What you need to do
1 – Translate this sentence from the essay on scoring cooking contests into Spanish: "Like competition barbecue, they are a noble idea undone by their judging system."
2 – Revise the essay on scoring cooking contests from "Most cooking contests" to "equally with taste.", putting "presentation" in place of "appearance" wherever it occurs in that span.
3 – List the scoring categories that the essay on scoring cooking contests says most contests use.

Source extract
^^^^^^^^
At Last: My Much-Needed Overhaul For Scoring Cooking Contests
I get invited to judge food contests a lot. I have even done a couple of Burger Bashes (although for some reason I can't grasp I don't get invited back anymore.) But I've done lesser versions of the same event, and even competed in a few of them. Like competition barbecue, they are a noble idea undone by their judging system. I want to reform all cooking contests everywhere, and give you a good template for your own contest. And that's what I've done.
Most cooking contests use some variation of the following system: 2-9 points for taste, 2-9 points for tenderness, 2-9 points for originality, and 2-9 points for appearance. Can you believe how dumb this is? I'm going to bracket out the idiocy of separating taste from texture, since texture influences how you taste food in more ways than you can ever know. But, even setting that aside, taste is obviously far and away the most important thing you can look at when considering food. It is the work of a mindless moment to think of three or four categories and set them aside each other on the same scale. But these contests have been going on for years! And appearance scores continue to weigh equally with taste.
^^^^^^^^
Source information

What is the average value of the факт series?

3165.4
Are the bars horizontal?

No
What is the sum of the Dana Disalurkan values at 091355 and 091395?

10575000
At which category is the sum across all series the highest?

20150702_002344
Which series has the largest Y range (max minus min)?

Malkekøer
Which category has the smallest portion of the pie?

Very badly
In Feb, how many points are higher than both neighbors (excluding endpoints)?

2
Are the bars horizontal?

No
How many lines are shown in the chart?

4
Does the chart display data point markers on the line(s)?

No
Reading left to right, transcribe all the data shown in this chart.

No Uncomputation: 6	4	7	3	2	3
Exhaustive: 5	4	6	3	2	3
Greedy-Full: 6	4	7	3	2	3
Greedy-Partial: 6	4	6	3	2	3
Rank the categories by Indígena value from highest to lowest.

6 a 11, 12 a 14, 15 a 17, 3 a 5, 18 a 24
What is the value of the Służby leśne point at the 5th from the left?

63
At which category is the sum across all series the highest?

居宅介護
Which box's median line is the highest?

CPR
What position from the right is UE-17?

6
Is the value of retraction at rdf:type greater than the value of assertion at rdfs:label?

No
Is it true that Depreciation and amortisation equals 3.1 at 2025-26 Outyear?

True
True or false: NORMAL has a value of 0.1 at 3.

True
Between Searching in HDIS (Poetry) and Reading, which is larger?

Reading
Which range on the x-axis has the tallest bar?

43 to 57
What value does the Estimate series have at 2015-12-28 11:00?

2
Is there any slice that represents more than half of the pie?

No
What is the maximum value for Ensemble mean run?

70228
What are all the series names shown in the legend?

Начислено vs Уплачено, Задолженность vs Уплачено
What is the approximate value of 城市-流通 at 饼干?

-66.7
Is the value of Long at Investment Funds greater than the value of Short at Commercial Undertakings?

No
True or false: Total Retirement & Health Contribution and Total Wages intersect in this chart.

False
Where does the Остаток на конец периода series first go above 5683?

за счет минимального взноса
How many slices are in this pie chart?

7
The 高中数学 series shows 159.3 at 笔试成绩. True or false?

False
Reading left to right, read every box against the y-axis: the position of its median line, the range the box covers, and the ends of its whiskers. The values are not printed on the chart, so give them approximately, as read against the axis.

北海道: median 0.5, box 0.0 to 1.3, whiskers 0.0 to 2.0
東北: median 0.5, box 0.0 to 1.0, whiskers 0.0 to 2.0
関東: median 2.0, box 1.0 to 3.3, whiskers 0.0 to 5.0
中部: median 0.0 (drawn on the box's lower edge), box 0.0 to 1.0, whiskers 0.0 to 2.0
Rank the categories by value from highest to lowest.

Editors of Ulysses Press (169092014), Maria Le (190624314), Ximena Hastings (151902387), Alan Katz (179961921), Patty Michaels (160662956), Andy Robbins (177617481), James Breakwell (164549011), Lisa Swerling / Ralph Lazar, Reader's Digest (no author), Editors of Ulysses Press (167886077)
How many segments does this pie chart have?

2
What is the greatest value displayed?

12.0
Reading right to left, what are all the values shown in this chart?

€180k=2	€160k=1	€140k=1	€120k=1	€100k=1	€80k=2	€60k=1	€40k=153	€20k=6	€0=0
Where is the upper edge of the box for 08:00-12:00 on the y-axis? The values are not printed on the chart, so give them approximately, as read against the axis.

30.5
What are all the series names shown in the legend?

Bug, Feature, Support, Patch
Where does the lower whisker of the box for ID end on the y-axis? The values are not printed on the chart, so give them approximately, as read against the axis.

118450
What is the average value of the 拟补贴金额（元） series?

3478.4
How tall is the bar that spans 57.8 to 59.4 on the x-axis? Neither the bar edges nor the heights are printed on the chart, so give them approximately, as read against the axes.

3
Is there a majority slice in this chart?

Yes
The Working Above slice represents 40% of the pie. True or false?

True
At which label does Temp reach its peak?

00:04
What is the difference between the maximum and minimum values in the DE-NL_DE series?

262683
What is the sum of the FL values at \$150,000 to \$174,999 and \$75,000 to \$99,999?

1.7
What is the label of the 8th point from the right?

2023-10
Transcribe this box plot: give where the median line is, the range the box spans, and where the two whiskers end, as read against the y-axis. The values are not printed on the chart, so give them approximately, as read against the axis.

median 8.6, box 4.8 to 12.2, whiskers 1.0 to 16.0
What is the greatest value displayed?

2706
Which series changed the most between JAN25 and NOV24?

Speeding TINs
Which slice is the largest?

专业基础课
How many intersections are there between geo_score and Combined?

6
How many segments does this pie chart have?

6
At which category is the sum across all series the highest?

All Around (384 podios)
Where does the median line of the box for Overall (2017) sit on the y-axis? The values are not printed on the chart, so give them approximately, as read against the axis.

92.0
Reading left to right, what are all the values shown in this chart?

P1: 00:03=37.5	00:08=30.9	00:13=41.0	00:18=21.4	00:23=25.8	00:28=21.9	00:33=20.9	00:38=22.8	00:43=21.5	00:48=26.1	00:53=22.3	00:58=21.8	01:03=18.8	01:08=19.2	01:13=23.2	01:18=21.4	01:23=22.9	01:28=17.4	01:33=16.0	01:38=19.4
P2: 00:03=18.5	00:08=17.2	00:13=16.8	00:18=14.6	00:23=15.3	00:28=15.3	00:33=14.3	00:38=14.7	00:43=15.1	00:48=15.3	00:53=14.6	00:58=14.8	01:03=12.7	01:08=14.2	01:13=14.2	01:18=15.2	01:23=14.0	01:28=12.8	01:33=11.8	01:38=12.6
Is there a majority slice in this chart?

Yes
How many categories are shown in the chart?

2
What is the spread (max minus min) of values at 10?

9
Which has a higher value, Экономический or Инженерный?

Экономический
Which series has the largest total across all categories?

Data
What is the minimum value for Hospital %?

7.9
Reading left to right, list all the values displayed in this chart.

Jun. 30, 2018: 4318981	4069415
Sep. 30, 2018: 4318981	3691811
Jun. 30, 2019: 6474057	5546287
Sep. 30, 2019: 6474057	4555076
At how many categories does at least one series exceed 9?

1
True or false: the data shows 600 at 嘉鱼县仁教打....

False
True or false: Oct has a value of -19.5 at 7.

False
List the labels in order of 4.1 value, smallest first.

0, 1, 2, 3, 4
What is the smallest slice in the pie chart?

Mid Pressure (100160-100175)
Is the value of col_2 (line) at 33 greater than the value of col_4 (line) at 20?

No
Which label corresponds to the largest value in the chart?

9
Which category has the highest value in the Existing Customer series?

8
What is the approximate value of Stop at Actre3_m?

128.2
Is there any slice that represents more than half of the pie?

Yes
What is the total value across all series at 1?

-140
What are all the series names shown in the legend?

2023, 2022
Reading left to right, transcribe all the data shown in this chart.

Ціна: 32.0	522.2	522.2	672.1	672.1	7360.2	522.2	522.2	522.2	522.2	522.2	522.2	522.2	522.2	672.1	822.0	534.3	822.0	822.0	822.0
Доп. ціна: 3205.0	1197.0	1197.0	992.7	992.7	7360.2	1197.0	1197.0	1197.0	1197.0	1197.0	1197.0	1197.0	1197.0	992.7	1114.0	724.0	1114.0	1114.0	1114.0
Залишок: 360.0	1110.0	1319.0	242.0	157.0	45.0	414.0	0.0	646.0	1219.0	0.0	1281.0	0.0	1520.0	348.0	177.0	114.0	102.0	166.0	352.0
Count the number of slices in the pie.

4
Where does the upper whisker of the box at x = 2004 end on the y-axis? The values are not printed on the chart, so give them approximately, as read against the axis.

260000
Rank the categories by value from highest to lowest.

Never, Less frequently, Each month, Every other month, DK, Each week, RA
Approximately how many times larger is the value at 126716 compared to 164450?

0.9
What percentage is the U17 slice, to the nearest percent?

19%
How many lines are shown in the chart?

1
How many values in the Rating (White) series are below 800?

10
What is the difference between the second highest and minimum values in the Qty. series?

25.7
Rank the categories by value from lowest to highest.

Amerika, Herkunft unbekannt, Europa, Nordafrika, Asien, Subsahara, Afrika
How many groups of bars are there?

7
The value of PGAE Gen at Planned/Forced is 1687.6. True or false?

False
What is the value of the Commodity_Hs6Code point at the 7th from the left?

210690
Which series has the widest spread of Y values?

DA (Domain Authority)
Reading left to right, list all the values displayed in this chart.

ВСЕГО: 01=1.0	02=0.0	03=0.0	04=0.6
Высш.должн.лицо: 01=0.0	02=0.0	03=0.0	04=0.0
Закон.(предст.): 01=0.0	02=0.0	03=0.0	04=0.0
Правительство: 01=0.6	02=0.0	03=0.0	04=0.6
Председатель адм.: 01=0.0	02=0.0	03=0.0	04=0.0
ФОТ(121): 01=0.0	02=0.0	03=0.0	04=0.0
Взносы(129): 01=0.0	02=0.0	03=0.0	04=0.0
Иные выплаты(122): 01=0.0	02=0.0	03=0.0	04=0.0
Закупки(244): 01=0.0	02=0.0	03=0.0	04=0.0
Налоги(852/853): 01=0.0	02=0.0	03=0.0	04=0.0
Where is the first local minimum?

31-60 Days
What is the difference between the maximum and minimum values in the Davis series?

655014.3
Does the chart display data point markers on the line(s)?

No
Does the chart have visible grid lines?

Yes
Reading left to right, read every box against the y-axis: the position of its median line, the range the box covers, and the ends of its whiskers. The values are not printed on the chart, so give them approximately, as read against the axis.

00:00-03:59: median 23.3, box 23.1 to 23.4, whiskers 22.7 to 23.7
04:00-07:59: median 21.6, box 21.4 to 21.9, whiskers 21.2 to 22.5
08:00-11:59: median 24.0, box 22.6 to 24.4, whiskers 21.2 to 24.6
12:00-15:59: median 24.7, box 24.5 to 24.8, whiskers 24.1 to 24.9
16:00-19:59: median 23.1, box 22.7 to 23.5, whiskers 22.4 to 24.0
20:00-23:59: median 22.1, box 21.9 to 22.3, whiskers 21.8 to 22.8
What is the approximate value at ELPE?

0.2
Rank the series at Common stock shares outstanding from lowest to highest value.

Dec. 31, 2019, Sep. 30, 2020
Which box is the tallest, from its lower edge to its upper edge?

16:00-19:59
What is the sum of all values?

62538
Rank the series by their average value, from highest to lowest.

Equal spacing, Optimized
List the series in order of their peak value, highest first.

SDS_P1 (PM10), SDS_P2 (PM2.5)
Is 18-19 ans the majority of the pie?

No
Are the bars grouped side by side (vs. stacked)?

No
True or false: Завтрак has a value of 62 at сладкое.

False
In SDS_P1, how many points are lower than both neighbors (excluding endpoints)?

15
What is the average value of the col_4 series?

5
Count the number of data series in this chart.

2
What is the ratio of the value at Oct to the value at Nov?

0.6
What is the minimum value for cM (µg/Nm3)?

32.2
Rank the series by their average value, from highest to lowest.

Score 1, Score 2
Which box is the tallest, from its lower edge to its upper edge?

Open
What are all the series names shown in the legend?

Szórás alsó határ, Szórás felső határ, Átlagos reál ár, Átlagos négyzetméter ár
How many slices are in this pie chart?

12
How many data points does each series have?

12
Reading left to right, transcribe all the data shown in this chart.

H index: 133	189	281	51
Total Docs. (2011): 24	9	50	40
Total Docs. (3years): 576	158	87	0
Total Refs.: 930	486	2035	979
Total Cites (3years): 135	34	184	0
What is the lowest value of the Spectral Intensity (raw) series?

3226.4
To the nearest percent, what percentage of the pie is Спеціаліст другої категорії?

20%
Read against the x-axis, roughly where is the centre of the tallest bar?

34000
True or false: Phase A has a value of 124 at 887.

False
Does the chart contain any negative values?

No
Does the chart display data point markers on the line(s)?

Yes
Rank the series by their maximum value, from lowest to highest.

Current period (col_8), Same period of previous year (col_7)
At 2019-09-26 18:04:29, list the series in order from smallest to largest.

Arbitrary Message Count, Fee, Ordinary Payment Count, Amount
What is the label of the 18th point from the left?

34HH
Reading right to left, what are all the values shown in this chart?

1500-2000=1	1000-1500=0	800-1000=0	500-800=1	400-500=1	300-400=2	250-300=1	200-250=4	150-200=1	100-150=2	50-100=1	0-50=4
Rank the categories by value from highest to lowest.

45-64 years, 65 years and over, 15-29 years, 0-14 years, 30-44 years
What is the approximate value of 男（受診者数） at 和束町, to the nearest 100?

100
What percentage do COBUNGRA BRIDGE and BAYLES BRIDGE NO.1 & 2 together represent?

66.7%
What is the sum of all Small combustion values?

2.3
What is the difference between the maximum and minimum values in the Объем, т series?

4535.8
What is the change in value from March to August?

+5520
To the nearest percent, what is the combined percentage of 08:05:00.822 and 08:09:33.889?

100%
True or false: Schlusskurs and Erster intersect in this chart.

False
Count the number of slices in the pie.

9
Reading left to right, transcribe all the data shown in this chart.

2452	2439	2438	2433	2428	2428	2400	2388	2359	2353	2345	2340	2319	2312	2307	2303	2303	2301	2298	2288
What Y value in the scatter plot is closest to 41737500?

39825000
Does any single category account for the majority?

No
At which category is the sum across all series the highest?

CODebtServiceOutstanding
^^^^^^^^
Solutions to each task
1 – Al igual que la barbacoa de competición, son una idea noble arruinada por su sistema de evaluación.

2 –
Most cooking contests use some variation of the following system: 2-9 points for taste, 2-9 points for tenderness, 2-9 points for originality, and 2-9 points for presentation. Can you believe how dumb this is? I'm going to bracket out the idiocy of separating taste from texture, since texture influences how you taste food in more ways than you can ever know. But, even setting that aside, taste is obviously far and away the most important thing you can look at when considering food. It is the work of a mindless moment to think of three or four categories and set them aside each other on the same scale. But these contests have been going on for years! And presentation scores continue to weigh equally with taste.

3 – taste, tenderness, originality, appearance